Days before that, Saudi Arabia’s King Abdullah was in town for the second visit to Turkey by a Saudi monarch in the past 40 years. That trip came just a few weeks after an official visit to Ankara by Bashar Assad — the first Syrian president to have come to Turkey.

This all would have seemed nearly inconceivable only a few years ago.

For decades, Turkey kept the Arab and Muslim countries of the Middle East at arm’s length as it focused on cementing its alliance with the West and distancing itself from the Ottoman Empire’s Islamic past.

But now Turkey, led by the liberal Islamic Justice and Development Party, known by the acronym AKP, is trying to strengthen ties with its neighbors while at the same time recasting itself as a mediator in the region.

“This has always been part of their game plan,” said Professor Henri Barkey, an expert on Turkey from Lehigh University in Easton, Pa. “The AKP has always felt that Turkey has punched below its weight internationally, that it had been too timid and sat in the corner.”

Now the AKP is promoting Turkey in the role as peace broker.

In his speech to the 550-member parliament in Ankara, Israeli President Shimon Peres suggested Turkey’s growing regional involvement gives it a role to play in helping solve the Middle East conflict.

“Turkey can make a unique contribution as both a global architect and a local actor,” Peres said.

“We may be saying different prayers, but our eyes are turned toward the same sky and toward the same vision for the Middle East,” he said in Hebrew, with translation into Turkish.

Peres and P.A. President Mahmoud Abbas came to Ankara to sign an agreement creating a joint industrial park on the West Bank-Israel boundary that is to be operated with Turkish help.

Cengiz Candar, a leading Turkish political analyst, says the industrial park project is indicative of the niche role Ankara – which has strong ties with Israel as well as Syria and Iran – would like to carve out for itself in the region.

“This whole exercise is a display of Turkey projecting ‘soft power’ in the Middle East,” Candar said. “Turkey can play the role of a facilitator.”

Turkey’s newly vigorous Middle East foreign policy is not without risks, analysts warn.

Its reputation on Capitol Hill suffered damage in February 2006 when the country hosted a visit to Ankara by Hamas’ leader in exile, Khaled Meshaal. Israel and members of the U.S. Congress immediately denounced the visit.

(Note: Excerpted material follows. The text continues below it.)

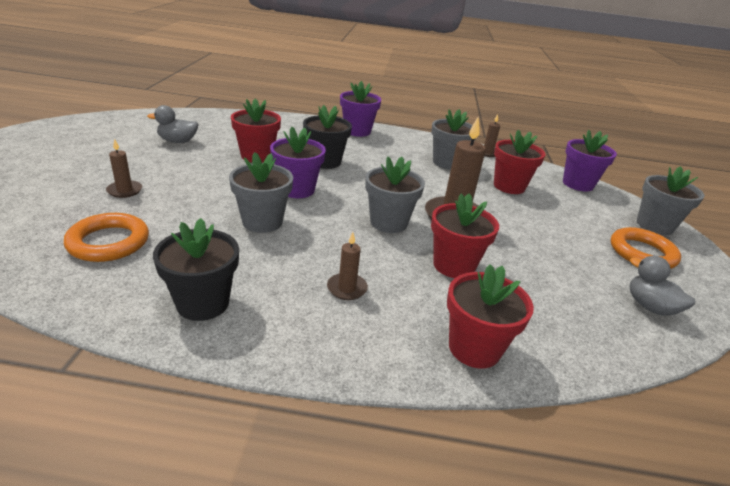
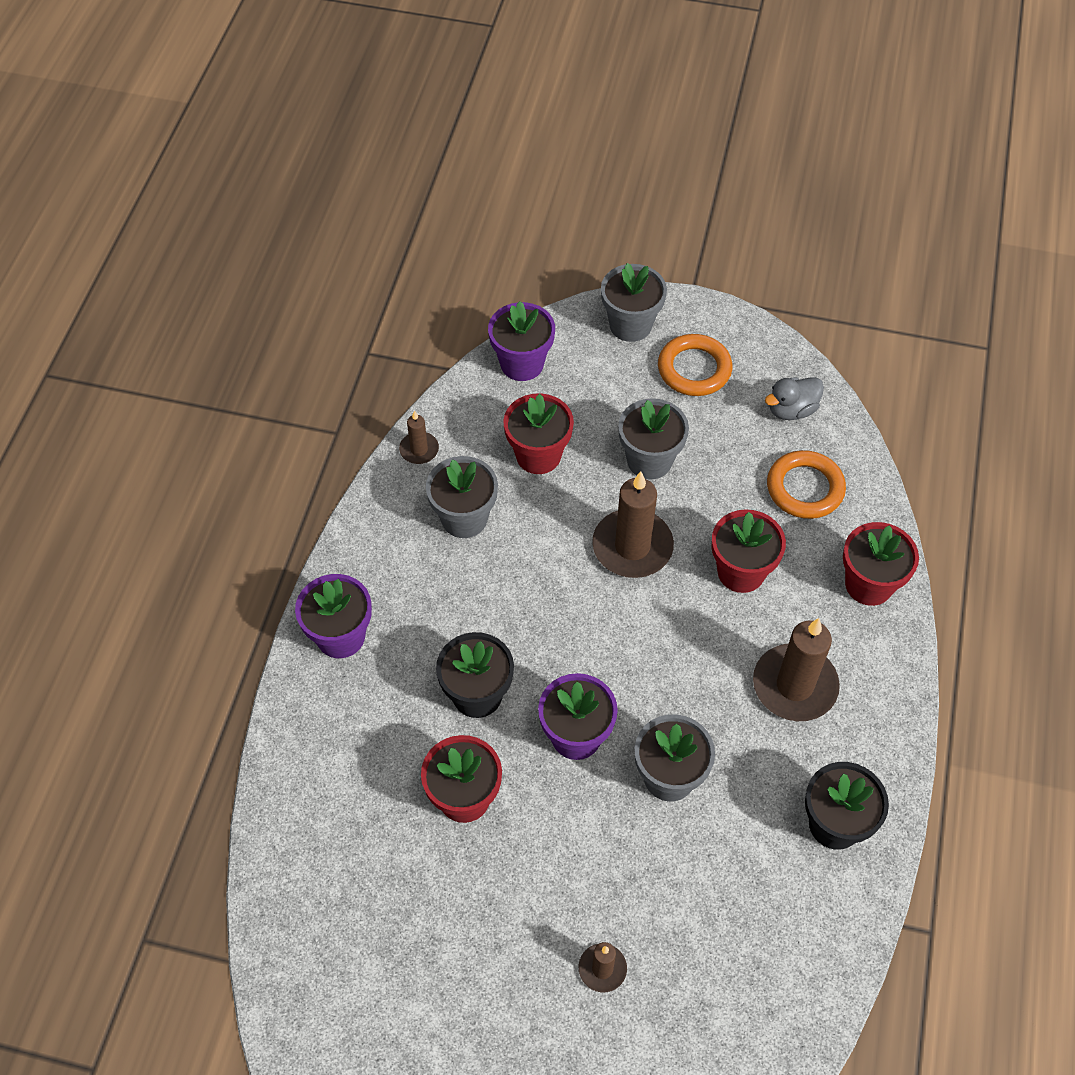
camera: 80 degrees left, 25 degrees up
(109, 242) = (735, 949): orange ring -> orange ring (805, 488)
(177, 141) = (413, 932): grey duck -> none
(347, 288) = (794, 685): brown candle -> brown candle, size x1.97
(388, 222) = (655, 627): grey flower pot -> grey flower pot (649, 460)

On the domestic front, Ankara’s growing relations with its Muslim neighbors has led some critics from the secular establishment in Turkey to accuse the government of pursuing an “Islamic” foreign policy in the Middle East that would reorient Turkey eastward.

“Domestically there is both excitement and concern about this new foreign policy in the Middle East,” said Murat Yetkin, an Ankara-based columnist for Radikal, a leading daily newspaper. “The excitement comes from rediscovering a geographical area you were once familiar with. On the other hand, there is concern about getting engaged too much.”

For Israel, despite the remarkable visit to parliament by Peres, Turkey’s new Middle East approach presents a mixed bag.

While it offers opportunities, such as Ankara playing the role of intermediary between Jerusalem and Damascus, the approach also diminishes some of the closeness Turkey and Israel have enjoyed in the past as isolated allies in a generally unfriendly region.

Over the last few years, the AKP government often has been more critical of Israeli actions than previous Turkish governments.

“The Turkey-Israel relationship is a lot less comfortable for Israel than it was six or seven years ago,” said Alon Liel, a former Israeli diplomat in Turkey who later became chairman of the Turkey-Israel Chamber of Commerce.

Liel attributed the change to the rise of figures such as Turkish Prime Minister Recep Tayyip Erdogan and President Abdullah Gul, whom Liel said “are much more balanced in their relations with the Arab world than their predecessors.”

Nevertheless, any expanded role Ankara wants to play in the Middle East, particularly that of a mediator in the Arab-Israeli conflict, will force Turkey to maintain its strong relations with Israel, Lehigh’s Barkey said.

“The Turks have a potential role to play,” he said. “The one very smart thing that the AKP has understood is that if you are going to have influence among the Arab countries, you have to have good relations with Israel.”